Although he was born in Boston and spent many years in London and Paris, for Ben Franklin, home was in Philadelphia. This is the city where he spent the most time in his life and left the strongest legacy. He left the city of his birth after a quarrel with his brother for whom he had been working as a printer's apprentice. After a brief attempt at finding work in New York, Franklin followed a lead to Philadelphia and ended up working in the print shop of Samuel Keimer. Although he did make a two-year trip to London after his first year in Philadelphia, this was supposed to be a short journey to purchase printing equipment before he was stranded without the line of credit promised to him by the Governor of Pennsylvania. He returned to Philadelphia on a loan from a wealthy Quaker merchant which he worked off within months. Soon after that, Franklin finally got into business for himself with the mutual ownership of a print shop and the purchase of The Pennsylvania Gazette. Things went much better for Franklin after that and within a decade he was the Grand Master of the local Masonic Lodge and had helped establish the first subscription library in the world as well as one of the first volunteer firefighting brigades in the colonies.

Near Ben Franklin's house in Philadelphia are museums located in his former print shop and the first United States Post Office.
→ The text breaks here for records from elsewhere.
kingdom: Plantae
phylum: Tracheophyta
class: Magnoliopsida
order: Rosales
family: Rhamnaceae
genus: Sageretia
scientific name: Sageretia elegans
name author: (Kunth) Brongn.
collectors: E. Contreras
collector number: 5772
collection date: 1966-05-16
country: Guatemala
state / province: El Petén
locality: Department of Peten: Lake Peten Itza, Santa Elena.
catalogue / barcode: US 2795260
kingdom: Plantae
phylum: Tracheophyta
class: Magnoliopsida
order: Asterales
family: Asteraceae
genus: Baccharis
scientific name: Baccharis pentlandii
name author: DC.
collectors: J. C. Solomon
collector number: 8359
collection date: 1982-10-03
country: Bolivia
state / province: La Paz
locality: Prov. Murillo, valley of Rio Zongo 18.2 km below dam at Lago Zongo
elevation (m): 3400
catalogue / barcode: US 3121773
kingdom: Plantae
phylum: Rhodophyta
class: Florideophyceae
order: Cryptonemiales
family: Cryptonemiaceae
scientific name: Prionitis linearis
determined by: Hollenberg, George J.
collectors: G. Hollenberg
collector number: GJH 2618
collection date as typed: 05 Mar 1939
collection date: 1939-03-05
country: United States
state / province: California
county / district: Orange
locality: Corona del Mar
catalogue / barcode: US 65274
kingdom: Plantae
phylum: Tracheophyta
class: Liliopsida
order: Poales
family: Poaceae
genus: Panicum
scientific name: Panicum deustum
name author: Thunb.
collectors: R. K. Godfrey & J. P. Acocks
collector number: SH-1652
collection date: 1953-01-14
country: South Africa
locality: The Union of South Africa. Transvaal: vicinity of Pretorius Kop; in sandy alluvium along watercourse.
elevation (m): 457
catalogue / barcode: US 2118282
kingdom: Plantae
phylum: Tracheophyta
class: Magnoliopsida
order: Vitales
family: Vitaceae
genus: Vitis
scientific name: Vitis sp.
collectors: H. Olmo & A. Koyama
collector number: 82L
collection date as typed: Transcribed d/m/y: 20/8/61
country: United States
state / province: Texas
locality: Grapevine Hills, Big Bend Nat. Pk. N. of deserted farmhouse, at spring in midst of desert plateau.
Franklin was the first Postmaster-General appointed by the Continental Congress to head the Post Office in 1775. His print shop was the launching pad for not only Gazette but also his famous annual publication of "Poor Richard's Almanack" which was read by thousands of people in America as well as Europe. Franklin also printed publications of his kite-lightning experiment that included instructions for replication and confirmation by other scientists.